Dans une interview au Café pédagogique, Philippe Meirieu s’inquiète également : « d’un côté, nous continuons à produire de bons élèves, formatés pour de brillantes études, tandis qu’à l’autre bout de l’échelle, l’échec et la désespérance sociale se sont durablement installés. Nous n’avons pas su transformer la démocratisation de l’accès en démocratisation de la réussite. »
Or la grande masse des décrochés-décrocheurs alimente celle des personnes en très grande difficulté d’insertion. Et parmi les publics éloignés de l’emploi, on a repéré depuis les années 80 une catégorie spécifique et particulièrement sensible : les jeunes peu ou pas qualifiés.
Une autre ligne de fracture s’annonce, celle entre les travailleurs internationaux et les locaux.
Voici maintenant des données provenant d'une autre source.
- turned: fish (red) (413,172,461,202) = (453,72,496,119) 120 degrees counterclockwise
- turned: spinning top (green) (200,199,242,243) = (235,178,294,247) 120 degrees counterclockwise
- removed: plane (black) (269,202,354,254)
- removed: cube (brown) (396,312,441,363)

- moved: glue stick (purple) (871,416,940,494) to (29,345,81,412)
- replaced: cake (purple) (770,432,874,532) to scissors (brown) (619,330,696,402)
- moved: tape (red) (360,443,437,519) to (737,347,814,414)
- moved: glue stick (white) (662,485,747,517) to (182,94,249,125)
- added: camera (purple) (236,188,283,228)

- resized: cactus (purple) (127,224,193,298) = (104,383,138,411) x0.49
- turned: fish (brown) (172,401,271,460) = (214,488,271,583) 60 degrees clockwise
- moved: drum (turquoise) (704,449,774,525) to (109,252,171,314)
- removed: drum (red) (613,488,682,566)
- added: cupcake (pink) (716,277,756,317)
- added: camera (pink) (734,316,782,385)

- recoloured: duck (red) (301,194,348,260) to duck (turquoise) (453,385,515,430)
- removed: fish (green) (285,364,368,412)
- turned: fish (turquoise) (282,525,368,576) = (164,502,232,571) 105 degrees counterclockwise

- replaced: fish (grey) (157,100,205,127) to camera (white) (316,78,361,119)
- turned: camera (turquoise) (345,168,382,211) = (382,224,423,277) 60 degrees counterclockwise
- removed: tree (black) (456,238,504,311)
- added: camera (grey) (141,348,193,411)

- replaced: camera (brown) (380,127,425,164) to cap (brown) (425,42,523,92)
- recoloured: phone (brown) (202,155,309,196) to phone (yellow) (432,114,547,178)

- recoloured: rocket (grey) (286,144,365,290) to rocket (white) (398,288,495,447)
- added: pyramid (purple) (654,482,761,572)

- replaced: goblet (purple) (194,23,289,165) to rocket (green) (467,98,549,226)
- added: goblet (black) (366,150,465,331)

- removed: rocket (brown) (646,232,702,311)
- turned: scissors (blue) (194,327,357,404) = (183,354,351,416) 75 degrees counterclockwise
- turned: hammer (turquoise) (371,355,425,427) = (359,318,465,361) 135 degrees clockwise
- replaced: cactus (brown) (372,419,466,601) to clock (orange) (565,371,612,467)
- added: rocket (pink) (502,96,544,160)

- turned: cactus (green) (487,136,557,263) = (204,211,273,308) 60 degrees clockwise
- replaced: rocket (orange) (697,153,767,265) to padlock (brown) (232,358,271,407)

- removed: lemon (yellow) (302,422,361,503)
« L’accélération de la mondialisation de l’économie a créé plus de travailleurs migrants que jamais auparavant. Le chômage et la pauvreté croissante ont amené de nombreux travailleurs dans les pays en développement à rechercher du travail ailleurs. Dans les pays industrialisés, la demande de main-d’œuvre, en particulier de main-d’œuvre non qualifiée, a augmenté. C’est pourquoi, des millions de travailleurs et leur famille émigrent pour trouver du travail. Il y aurait 175 millions de migrants dans le monde aujourd’hui, dont environ la moitié sont des travailleurs et quelque 15 pour cent seraient en situation irrégulière. » écrit l’OIT (l’Organisation internationale du travail).
Un mouvement inverse se dessine : dans les pays développés, beaucoup d’étudiants vont chercher leur première insertion à l’étranger. Ce mouvement est accompagné en France par les écoles de commerce et d’ingénieurs avec une partie de leur cursus passée hors de l’Hexagone, par les bourses ERASMUS financées par l’Europe, et par les entreprises qui exigent de plus en plus une expérience internationale, pensant ainsi faciliter leur développement à l’international.
« Coincés » entre ces deux mouvements, il y a ceux qui ne bougent pas ou qui ne peuvent pas bouger, et qui travaillerons « au pays ».
Et pour terminer ce premier article de l’année 2014, 163 ème depuis la création de ce blog, permettez-moi de vous souhaiter une excellente année pleine de découvertes et de réussite dans vos projets personnels, professionnels, familiaux.